The article is in fact a poke at Martin Gwynne who has taken to giving presentations on English grammar at Selfridges in London. An activity seen by Michael Rosen as crassly elitist:

“People attending his classes will feel immensely pleased that they have been told what's right and will probably spend a good deal of time telling other people they meet or read where and how they are wrong. This is not a neutral activity. It is part of how a certain caste of people have staked a claim over literacy. In effect, they state over and over again that literacy belongs to them. Other people (the wrong ones) have less of it or none of it. If we are serious about enabling those who want to acquire what we have called standard English then first we should be honest about change and its lack of encoded rules.”

What to make of this claim that grammar lacks "encoded rules"? First, the trivial logic point. It does not follow that because a language evolves and is necessarily always changing, there is not at any one time a coherent and identifiable set of rules.

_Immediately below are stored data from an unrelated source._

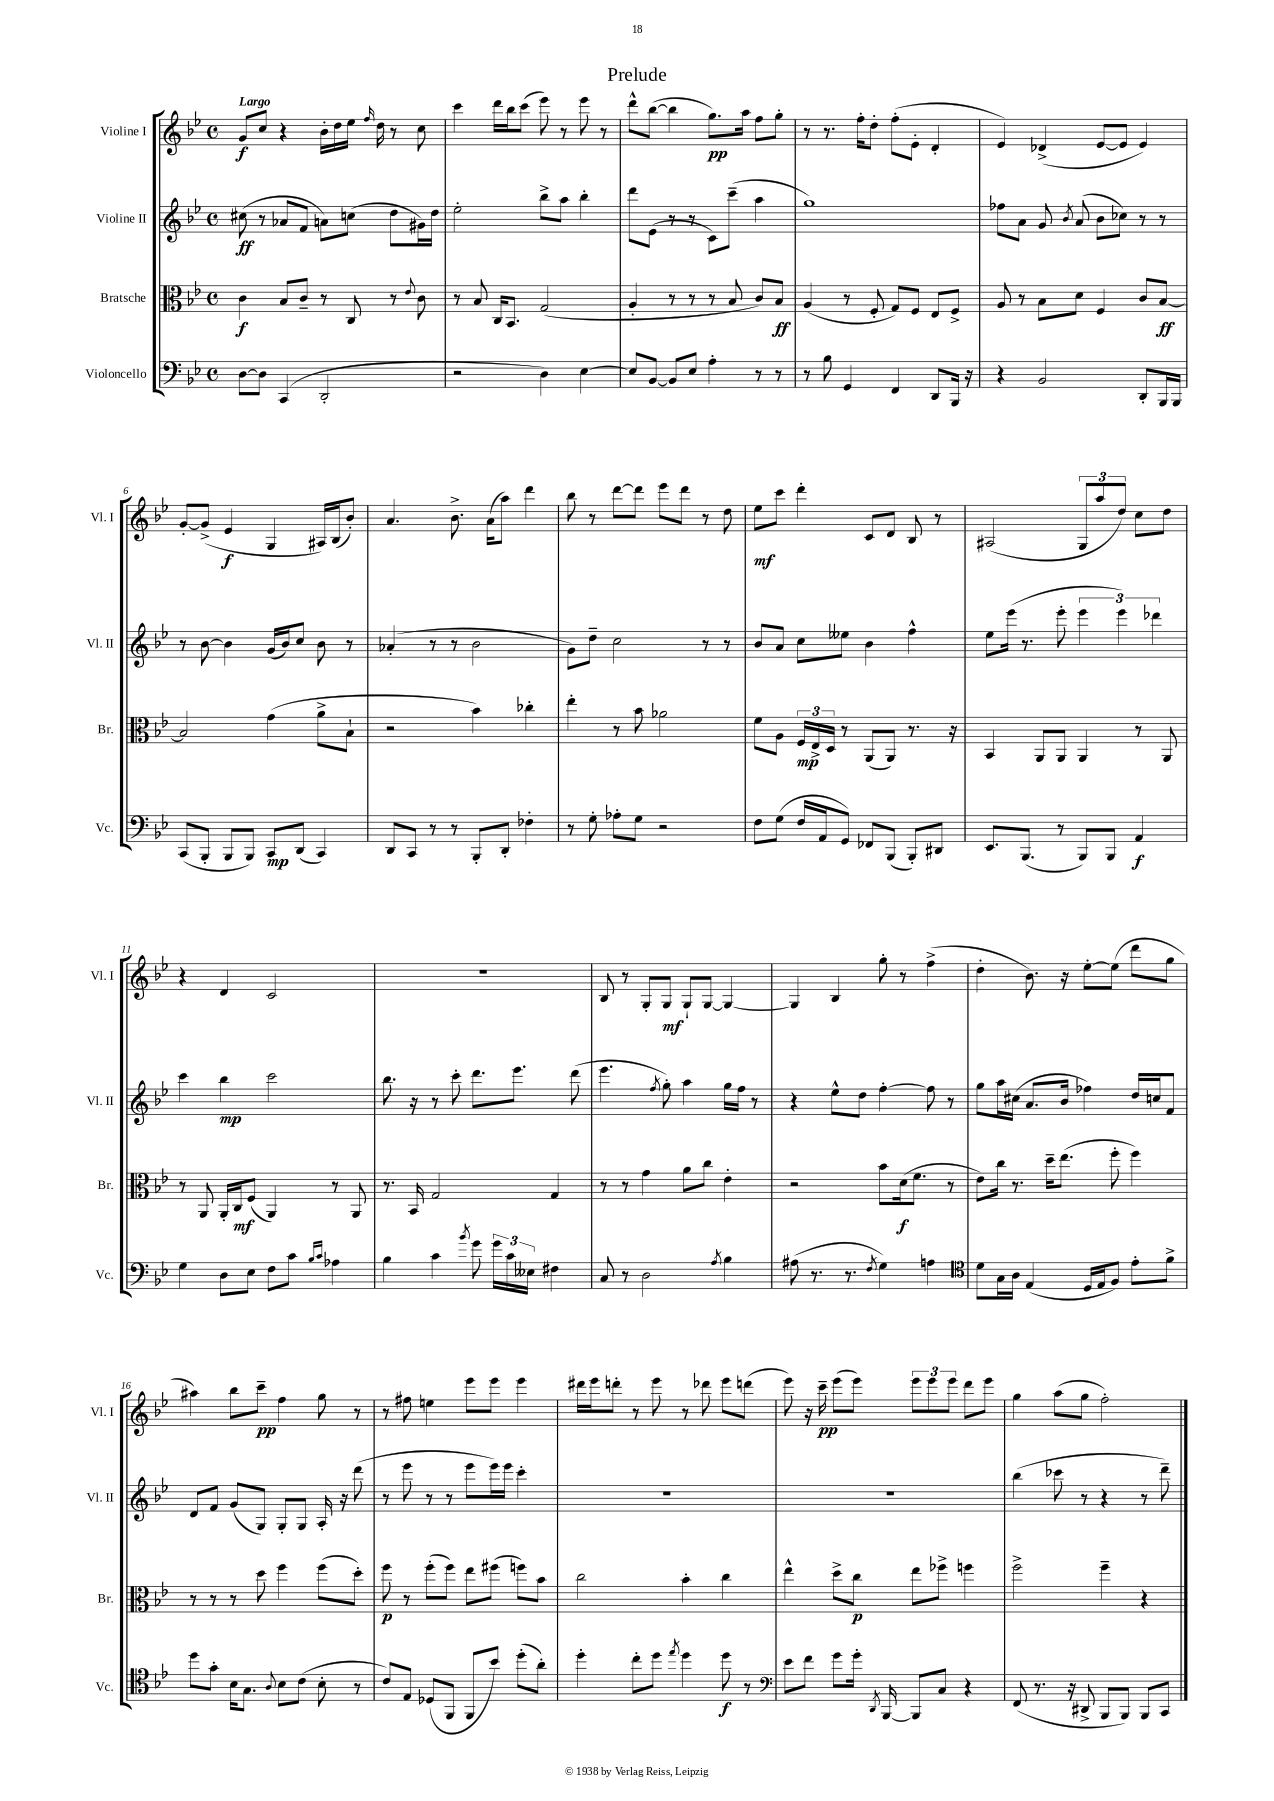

**kern	**kern	**kern	**kern
*staff4	*staff3	*staff2	*staff1
*clefF4	*clefC3	*clefG2	*clefG2
*k[b-e-]	*k[b-e-]	*k[b-e-]	*k[b-e-]
*M4/4	*M4/4	*M4/4	*M4/4
*met(c)	*met(c)	*met(c)	*met(c)
[8D	4c	(8cc#	8g
8D]	.	8r	8cc
(4CC	8B-	8a-	4r
.	8c~	8f	.
2DD'	8r	8a)	16b-'
.	.	.	16dd
.	8C	(8cc	16ee-
.	.	.	16qqff
.	.	.	16dd
.	8r	8dd	8r
.	8qqe-	.	.
.	8c	16g#)	8cc
.	.	16dd	.
=	=	=	=
2r	8r	2ee-'	4ccc
.	8B-	.	.
.	16C	.	16ddd
.	8.BB-	.	16bb-
.	.	.	(8ccc
4D)	(2G	8bb-^	8eee-)
.	.	8aa	8r
[4E-	.	4bb-'	8eee-
.	.	.	8r
=	=	=	=
8E-]	4A'	8ddd	8ddd^^
[8BB-	.	(8e-	([8bb-
8BB-]	8r	8r	4bb-]
8E-	8r	8r	.
4A'	8r	8c)	8.gg)
.	8B-	(8ccc~	.
.	.	.	16aa
8r	8c)	4aa	8ff
8r	8B-	.	8gg'
=	=	=	=
8r	(4A	1gg)	8r
8B-	.	.	8.r
4GG	8r	.	.
.	.	.	16ff'
.	8F'	.	8dd'
4FF	8G)	.	(8ff'
.	8F	.	8e-'
8DD	8E-	.	4d'
16BBB-	8F^	.	.
16r	.	.	.
=	=	=	=
4r	8A	8ff-	4e-)
.	8r	8a	.
2BB-	8B-	8g	(4d-^
.	.	8qb-	.
.	8d	(8a	.
.	4F	8b-	[8e-
.	.	8cc-)	8e-]
8DD'	8c	8r	4e-)
16BBB-	[8B-	8r	.
16BBB-	.	.	.
=	=	=	=
(8CC	2B-]	8r	[8g'
8BBB-'	.	[8b-	(8g^]
8BBB-	.	4b-]	4e-
8BBB-)	.	.	.
8CC	(4g	(16g	4G
.	.	16b-)	.
(8DD	.	8cc	.
4CC)	8a^	8b-	16A#)
.	.	.	(16B-
.	8B-`	8r	8b-')
=	=	=	=
8DD	2r	(4a-'	4.a
8CC	.	.	.
8r	.	8r	.
8r	.	8r	8.b-^
8BBB-'	4b-)	2b-	.
.	.	.	(16a
8DD'	.	.	8aa)
4F-'	4cc-'	.	4ddd
=	=	=	=
8r	4ee-'	8g)	8bb-
8G'	.	8dd~	8r
8A-'	8r	2cc	[8ddd
8G	8b-	.	8ddd]
2r	2a-	.	8eee-
.	.	.	8ddd
.	.	8r	8r
.	.	8r	8dd
=	=	=	=
8F	8f	8b-	8ee-
(8G	8A	8a	8ccc
16F	24F	8cc	4ddd'
.	24E-^	.	.
16AA	.	.	.
.	24D	.	.
8GG)	8r	8ee--	.
8FF-	(8AA	4b-	8c
(8BBB-	8AA)	.	8d
8BBB-')	8.r	4ff^^	8B-
8DD#	.	.	8r
.	16r	.	.
=	=	=	=
8.EE-	4BB-	8ee-	(2A#
.	.	(16eee-	.
(8.BBB-	.	8.r	.
.	8AA	.	.
8r	8AA	8eee-'	.
8BBB-)	4AA	6eee-	12G
.	.	.	12aa
8BBB-	.	.	.
.	.	6eee-)	12dd)
4AA	8r	.	8cc
.	.	6ddd-	.
.	8AA	.	8dd
=	=	=	=
4G	8r	4ccc	4r
.	8AA	.	.
8D	16AA'	4bb-	4d
.	16C	.	.
8E-	(8F	.	.
8F	4AA)	2ccc	2c
8c	.	.	.
16qqB-	.	.	.
16qqc	.	.	.
4A-	8r	.	.
.	8AA	.	.
=	=	=	=
4B-	8.r	8.bb-	1r
.	16BB-	16r	.
4c	2G	8r	.
.	.	8ccc'	.
8qb-	.	.	.
8g	.	8.ddd	.
24g	.	.	.
24c	.	.	.
.	.	8.eee-	.
24E--	.	.	.
4F#	4G	.	.
.	.	(8ddd	.
=	=	=	=
8C	8r	4.eee-	8B-
8r	8r	.	8r
2D	4g	.	8G'
.	.	8qff	.
.	.	8gg')	8G
.	8a	4aa	8G`
.	8cc	.	[8G
8qA	.	.	.
4B-	4e-'	16gg	4G_
.	.	16ff	.
.	.	8r	.
=	=	=	=
(8A#	2r	4r	4G]
8.r	.	.	.
.	.	8ee-^^	4B-
8.r	.	.	.
.	.	8dd	.
8qF	.	.	.
4G)	8b-	[4ff'	8gg'
.	(16d	.	8r
.	8.f	.	.
4A	.	8ff]	(4ff^
.	8r	8r	.
=	=	=	=
*clefC4	*	*	*
8d	8e-)	8gg	4dd'
16G	16cc	16aa	.
16A	8.r	(16cc#	.
(4E-	.	8.a	8.b-)
.	16dd~	.	.
.	(8.ee-	16b-	16r
16D	.	4ff-)	[8ee-'
16E-	.	.	.
8F)	8ff'	.	(8ee-]
8e-'	4ff)	16dd	8ddd
.	.	16cc	.
8f^	.	8f	8gg
=	=	=	=
8dd	8r	8d	4aa#)
8g'	8r	8f	.
16B-	8r	(8g	8bb-
8.G	.	.	.
.	8dd	8G)	8ccc~
8qqA	.	.	.
8B-	4ff	8G'	4ff
(8c	.	8G	.
8B-'	(8ff	16A'	8gg
.	.	16r	.
8r	8dd')	(8ddd	8r
=	=	=	=
8c)	8ff	8r	8r
8E-	8r	8eee-	8ff#
(8D-	(8ff'	8r	4ee
8FF	8ff)	8r	.
8FF	8ee-	8eee-	8eee-
8b-)	(8ff#	16eee-)	8eee-
.	.	16eee-	.
(8dd'	8ff)	4ccc'	4eee-
8a')	8b-	.	.
=	=	=	=
4dd'	2cc	1r	16ddd#
.	.	.	16eee-
.	.	.	8ddd'
8cc'	.	.	8r
8dd	.	.	8eee-
8qee-	.	.	.
4dd	4b-'	.	8r
.	.	.	8ddd-
8dd	4cc	.	8eee-
8r	.	.	(8ddd
=	=	=	=
*clefF4	*	*	*
8e-	4ee-^^	1r	8eee-)
8f	.	.	16r
.	.	.	16ccc~
8g	8dd^	.	(8eee-
16g'	8cc	.	8eee-)
8qDD	.	.	.
[16BBB-	.	.	.
8BBB-]	8ee-	.	12eee-
.	.	.	12eee-
8C	8ff-^	.	.
.	.	.	12eee-
4r	4ff	.	8ddd
.	.	.	8eee-
=	=	=	=
(8FF	2ff^	(4bb-	4gg
8.r	.	.	.
.	.	8ccc-	(8aa
16r	.	.	.
8DD#^	.	8r	8gg
8BBB-	4ff~	4r	2ff')
8BBB-)	.	.	.
8BBB-	4r	8r	.
8CC	.	8ddd~)	.
==	==	==	==
*-	*-	*-	*-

Take Michael Rosen's own article. Nitpickers and pedants could rummage around in it and find certain grammatical infelicities. My computer’s Grammar Check picks up a few. But overwhelmingly his article sticks to a well-defined set of rules and linguistic conventions. In fact it reads smoothly and cogently. So does almost every other article on the Guardian website. Each of them is following impeccably not only the main conventions of English grammar but also countless points of tiny grammatical detail.

This has not happened by chance. It is because our English grammar rules have emerged and been codified over a period of centuries, and then adopted by all educated people. The fact that some people, no doubt an increasing number of them, have not mastered these rules or can't follow them doesn't mean that the rules don't exist or do not apply in mainstream English communication. They do.

The really disturbing aspect of this article lies elsewhere. It gives comfort to the proposition that good education and acquiring top-level skills in communication somehow don't matter. It's all relative! If you want to speak and write ungrammatically, that's fine. Nay, it is more than fine. You're involved in a revolutionary struggle, fighting back against all those 1% elitists in Selfridges who have arrogated to themselves the right to "stake a claim over literacy".